Lears pointed to two American academicians, Frances Shen of the University of Minnesota and Douglas Kriner of Boston University, who studied the vote in three states that Clinton lost--Pennsylvania, Wisconsin and Michigan--and where, according to Shen and Kriner, once loyal Democratic voters went for Trump supposedly because they found "a significant and meaningful relationship between a community's rate of military sacrifice and its support for Trump."

And then this potential if unsubstantiated blockbuster from Lear: "Edward Snowden and others familiar with the NSA say that if long-distance hacking had taken place the agency would have monitored it.... In September, Snowden told Der Speigel that the NSA 'probably knows quite well who the invaders were." But if the German magazine or NSA knows anything they have remained silent.

For a broader perspective I turned to the conservative Christopher Caldwell's Claremont Review of Books essay, "The Prince," about Steven Lee Myers's book The New Tsar: The Rise and Reign of Vladimir Putin. Caldwell writes for the neocon Weekly Standard and occasionally for The Times.  In his Claremont review he  concluded that, while Russians under Putin "have come to believe that the West is not content to live with a weakened and humbled Russia; it wants Russia broken and humiliated," for which he has paid a substantial price both diplomatically and in sanctions.

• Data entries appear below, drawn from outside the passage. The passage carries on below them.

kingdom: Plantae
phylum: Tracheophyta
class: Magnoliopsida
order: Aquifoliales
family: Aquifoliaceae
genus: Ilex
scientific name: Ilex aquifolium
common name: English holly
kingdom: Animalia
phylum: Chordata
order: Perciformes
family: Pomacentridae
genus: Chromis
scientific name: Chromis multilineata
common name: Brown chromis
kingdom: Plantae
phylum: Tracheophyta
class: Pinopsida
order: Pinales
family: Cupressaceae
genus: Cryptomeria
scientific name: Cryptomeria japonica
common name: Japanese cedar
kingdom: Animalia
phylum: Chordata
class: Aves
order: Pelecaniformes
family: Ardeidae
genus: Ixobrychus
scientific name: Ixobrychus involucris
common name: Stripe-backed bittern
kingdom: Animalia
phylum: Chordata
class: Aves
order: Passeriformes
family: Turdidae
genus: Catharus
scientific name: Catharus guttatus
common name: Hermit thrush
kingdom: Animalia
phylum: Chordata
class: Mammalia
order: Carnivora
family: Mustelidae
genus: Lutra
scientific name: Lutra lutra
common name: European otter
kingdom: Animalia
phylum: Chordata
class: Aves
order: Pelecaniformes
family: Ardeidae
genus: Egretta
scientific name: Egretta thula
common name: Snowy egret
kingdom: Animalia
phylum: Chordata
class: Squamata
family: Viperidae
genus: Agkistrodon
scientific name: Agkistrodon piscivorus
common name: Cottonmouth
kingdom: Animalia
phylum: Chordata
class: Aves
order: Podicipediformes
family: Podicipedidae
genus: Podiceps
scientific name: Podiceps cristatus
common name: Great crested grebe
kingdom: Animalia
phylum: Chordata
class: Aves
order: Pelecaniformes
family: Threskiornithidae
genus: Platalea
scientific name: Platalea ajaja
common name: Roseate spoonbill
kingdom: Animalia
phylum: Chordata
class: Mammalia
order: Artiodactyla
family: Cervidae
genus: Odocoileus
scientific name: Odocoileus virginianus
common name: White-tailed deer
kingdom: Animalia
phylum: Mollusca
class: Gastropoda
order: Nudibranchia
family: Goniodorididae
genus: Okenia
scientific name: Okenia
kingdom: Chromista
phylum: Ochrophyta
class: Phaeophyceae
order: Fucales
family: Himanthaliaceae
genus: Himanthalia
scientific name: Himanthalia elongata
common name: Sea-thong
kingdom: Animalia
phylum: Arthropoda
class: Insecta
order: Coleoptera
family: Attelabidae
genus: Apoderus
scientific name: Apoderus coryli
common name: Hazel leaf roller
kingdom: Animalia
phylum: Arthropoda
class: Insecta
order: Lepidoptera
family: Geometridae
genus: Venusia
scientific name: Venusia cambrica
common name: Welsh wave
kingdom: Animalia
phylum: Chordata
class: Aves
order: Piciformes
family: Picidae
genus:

Says Caldwell: "We will understand nothing about Putin until we realize that, in the eyes of most of his countrymen, he has been right to pay it."

Would Putin have dared intrude into  the 2016 election and risk even more severe retaliations ? Like everyone else  I'll  have to await the judgment of special prosecutor Robert Mueller,  whose verdict  may or may not be accepted in a political city whose culture is too often marked by a lack of integrity, and tarnished by subsidized special interests and think tanks.

In any event, what happened during the 2016 race?

So I turned to Fiona Hill, a  former Brookings Institution scholar of Russian affairs who co-wrote the psychoanalytical study, "Mr. Putin: Operative in the Kremlin," and now works for Trump's National Security Council. About Putin she has written, or rather speculated, "He's not delusional," adding, "but he inhabits a Russia of the past, a version of the past that he has created. His present is defined by it and there is no coherent vision of the future."

Like most world leaders, including Americans, yesterday and today.